Следовать образцам, используя при этом сюжеты и мотивы лучших классических произведений античности и нового времени, заимствовать даже отдельные описания — таково одно из кардинальных требований нормативной поэтики. Несмотря на некоторые отступления от канонов этой поэтики, Княжнин остался верен классицизму. Вот почему одна из особенностей творчества Княжнина позволила Пушкину назвать его «переимчивым». Эта характеристика должна быть понята исторически. Назвав так Княжнина, он поставил его имя вслед за именем Фонвизина, сказал, что Княжнин блистал на сцене. Пушкин вовсе не хотел унижать драматурга, — он определял характер творчества писателя, который неутомимо переносил на русскую сцену образцы новых жанров, популяризировал идеи передовых европейских мыслителей, был переводчиком, перенимал лучшее в опыте французских и итальянских драматургов, создавая при этом настоящие русские комедии, и, подобно большинству современников, использовал в некоторых произведениях сюжеты, разработанные ранее. К этому можно добавить, что лучшие произведения Княжнина не зависят ни от каких образцов.

3

Первым художественным произведением, появившимся за подписью Княжнина, был перевод французского романа «Несчастные любовники, или Истинные приключения графа Коминжа, наполненные событий жалостных и нежные сердца чрезвычайно трогающих» (СПб., 1771). На основании романа Княжнин написал стихотворное «Письмо графа Комменжа к матери его». В «Письме» излагается наиболее подробно заключительная часть романа и намечаются черты, характерные для лирики Княжнина.
───
■ Задания:
1. Назовите фамилии всех писателей, упомянутых в тексте о Княжнине.
2. Выведите отрывок из текста о Княжнине, начиная со слов «Первым художественным произведением, появившимся» и до слов «для лирики Княжнина.» включительно.
Записи ниже — отдельный материал, с текстом о Княжнине они никак не связаны.

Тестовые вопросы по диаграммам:
───
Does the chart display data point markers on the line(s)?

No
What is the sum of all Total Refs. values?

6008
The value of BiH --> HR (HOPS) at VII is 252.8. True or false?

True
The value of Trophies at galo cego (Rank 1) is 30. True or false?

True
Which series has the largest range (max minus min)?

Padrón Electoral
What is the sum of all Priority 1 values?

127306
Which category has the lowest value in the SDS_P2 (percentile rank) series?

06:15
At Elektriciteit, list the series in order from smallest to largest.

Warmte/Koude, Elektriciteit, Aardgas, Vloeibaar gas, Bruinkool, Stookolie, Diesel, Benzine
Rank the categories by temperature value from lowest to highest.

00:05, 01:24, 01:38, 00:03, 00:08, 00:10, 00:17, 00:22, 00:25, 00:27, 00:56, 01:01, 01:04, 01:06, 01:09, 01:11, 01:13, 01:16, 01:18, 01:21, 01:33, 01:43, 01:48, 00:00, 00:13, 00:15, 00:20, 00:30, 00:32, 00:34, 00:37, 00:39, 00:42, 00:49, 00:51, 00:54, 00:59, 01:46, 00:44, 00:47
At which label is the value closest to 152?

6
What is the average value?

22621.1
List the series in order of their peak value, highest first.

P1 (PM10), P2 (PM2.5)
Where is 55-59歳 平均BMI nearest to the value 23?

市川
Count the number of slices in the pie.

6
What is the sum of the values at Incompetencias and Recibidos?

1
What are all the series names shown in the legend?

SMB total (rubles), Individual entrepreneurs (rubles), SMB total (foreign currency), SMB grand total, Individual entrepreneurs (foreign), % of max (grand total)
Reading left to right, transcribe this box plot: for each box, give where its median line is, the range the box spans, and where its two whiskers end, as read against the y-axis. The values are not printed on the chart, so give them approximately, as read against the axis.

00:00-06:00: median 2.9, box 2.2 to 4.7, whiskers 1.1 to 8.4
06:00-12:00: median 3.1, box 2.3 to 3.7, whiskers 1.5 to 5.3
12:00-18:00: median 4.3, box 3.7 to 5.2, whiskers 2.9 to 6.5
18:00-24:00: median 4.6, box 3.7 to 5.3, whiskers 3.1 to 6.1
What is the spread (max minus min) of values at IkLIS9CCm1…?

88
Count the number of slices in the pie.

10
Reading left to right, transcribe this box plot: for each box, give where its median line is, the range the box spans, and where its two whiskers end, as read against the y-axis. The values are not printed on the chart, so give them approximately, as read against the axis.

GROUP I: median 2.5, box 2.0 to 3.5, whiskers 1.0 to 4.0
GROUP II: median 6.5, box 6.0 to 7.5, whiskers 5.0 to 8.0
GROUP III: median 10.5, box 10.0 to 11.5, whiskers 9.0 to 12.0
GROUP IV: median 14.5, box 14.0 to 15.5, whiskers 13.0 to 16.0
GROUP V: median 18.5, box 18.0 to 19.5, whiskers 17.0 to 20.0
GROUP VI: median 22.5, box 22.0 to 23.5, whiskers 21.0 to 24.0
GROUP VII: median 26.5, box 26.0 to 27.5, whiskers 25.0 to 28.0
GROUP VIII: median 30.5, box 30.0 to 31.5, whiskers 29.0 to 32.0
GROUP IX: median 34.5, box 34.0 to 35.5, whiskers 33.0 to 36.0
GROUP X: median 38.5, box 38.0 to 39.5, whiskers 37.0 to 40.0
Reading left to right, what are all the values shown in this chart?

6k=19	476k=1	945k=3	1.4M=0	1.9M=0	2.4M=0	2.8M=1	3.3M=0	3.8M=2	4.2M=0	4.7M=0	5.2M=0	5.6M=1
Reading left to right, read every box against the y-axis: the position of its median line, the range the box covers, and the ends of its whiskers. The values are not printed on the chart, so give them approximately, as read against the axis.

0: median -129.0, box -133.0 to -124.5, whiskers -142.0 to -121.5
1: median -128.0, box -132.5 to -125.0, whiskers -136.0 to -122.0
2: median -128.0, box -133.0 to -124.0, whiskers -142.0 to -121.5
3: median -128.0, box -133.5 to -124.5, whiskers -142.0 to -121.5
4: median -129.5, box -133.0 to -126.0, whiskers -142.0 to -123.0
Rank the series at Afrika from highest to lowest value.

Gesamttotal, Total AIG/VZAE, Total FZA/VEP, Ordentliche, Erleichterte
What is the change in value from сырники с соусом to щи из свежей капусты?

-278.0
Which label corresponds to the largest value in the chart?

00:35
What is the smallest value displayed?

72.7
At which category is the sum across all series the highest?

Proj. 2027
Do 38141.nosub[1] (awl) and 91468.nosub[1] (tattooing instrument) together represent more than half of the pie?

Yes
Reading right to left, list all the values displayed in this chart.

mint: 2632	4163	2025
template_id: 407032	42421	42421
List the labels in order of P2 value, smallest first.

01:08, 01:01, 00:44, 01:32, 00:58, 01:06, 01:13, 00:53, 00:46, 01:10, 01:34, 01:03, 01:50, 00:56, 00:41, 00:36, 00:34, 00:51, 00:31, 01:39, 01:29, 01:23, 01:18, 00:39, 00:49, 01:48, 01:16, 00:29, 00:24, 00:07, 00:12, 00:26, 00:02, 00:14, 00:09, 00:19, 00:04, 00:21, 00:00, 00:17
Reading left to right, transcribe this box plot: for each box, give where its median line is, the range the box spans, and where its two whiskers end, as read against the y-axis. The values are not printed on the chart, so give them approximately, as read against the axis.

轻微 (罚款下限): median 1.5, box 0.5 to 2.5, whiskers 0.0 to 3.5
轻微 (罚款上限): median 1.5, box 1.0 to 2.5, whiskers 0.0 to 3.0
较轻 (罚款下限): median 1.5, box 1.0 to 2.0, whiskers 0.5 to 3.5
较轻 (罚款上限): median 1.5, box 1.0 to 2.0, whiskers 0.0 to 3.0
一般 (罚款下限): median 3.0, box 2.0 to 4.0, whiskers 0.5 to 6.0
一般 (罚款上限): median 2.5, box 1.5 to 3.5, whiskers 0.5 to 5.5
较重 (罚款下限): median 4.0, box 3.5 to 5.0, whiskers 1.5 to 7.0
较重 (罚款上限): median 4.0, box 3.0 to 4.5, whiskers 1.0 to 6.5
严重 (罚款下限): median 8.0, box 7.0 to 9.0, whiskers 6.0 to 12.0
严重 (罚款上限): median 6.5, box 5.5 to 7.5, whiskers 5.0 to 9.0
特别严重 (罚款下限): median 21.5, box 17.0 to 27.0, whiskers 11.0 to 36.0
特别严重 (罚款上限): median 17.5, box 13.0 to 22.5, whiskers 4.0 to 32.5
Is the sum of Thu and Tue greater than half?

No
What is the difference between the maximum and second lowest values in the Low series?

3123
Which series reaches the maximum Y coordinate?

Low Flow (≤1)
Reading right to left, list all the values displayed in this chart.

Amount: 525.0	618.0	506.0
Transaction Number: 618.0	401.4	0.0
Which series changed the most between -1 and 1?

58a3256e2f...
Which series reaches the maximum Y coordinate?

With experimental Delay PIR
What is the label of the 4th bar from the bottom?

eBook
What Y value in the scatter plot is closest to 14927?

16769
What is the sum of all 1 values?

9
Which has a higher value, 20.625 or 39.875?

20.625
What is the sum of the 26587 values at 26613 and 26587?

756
───
■ Ответы:
1. Княжнин, Пушкин, Фонвизин.

2.
Первым художественным произведением, появившимся за подписью Княжнина, был перевод французского романа «Несчастные любовники, или Истинные приключения графа Коминжа, наполненные событий жалостных и нежные сердца чрезвычайно трогающих» (СПб., 1771). На основании романа Княжнин написал стихотворное «Письмо графа Комменжа к матери его». В «Письме» излагается наиболее подробно заключительная часть романа и намечаются черты, характерные для лирики Княжнина.